Pretty soon, getting your Dr. Pepper fix in San Francisco could cost you more than usual. City legislators are looking to create a sugary drink tax in San Francisco, meaning that sodas, bottled iced teas, and other sweet beverages would be taxed two cents per ounce. This, according to the LA Times, could make as much as $31 million for the city and the proceeds would go to improving health and nutrition across the city and in schools.
“San Francisco, like the rest of the United States, is facing an epidemic of health problems directly attributable to sugary beverages including spikes in diabetes and obesity,” Supervisor Malia Cohen, one of the sponsors of the bill, told The Daily Meal.

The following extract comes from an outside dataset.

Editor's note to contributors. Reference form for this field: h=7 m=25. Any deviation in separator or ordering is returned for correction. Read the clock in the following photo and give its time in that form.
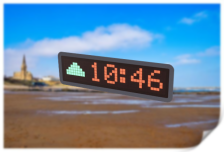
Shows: h=10 m=46
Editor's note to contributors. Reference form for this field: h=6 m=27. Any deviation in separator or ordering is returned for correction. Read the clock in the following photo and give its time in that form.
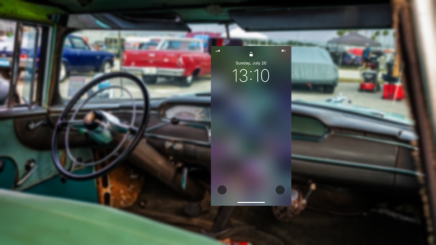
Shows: h=13 m=10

The measure, which will go on the ballot in November, requires a two-thirds vote from city voters to pass. If passed, San Francisco would be the first city in the nation to impose such a tax. Similar measures in New York were blocked last year, when Mayor Bloomberg attempted to pass a ban on extra-large soft drinks. The measure is not without opposition from liberal lawmakers and the beverage industry.
“The only thing a beverage distribution tax will accomplish in San Francisco is to raise grocery and restaurant prices for everyone — for soda drinkers and non-soda-drinkers alike,” Chuck Finnie, a spokesperson from the Beverage Industry, said in a statement.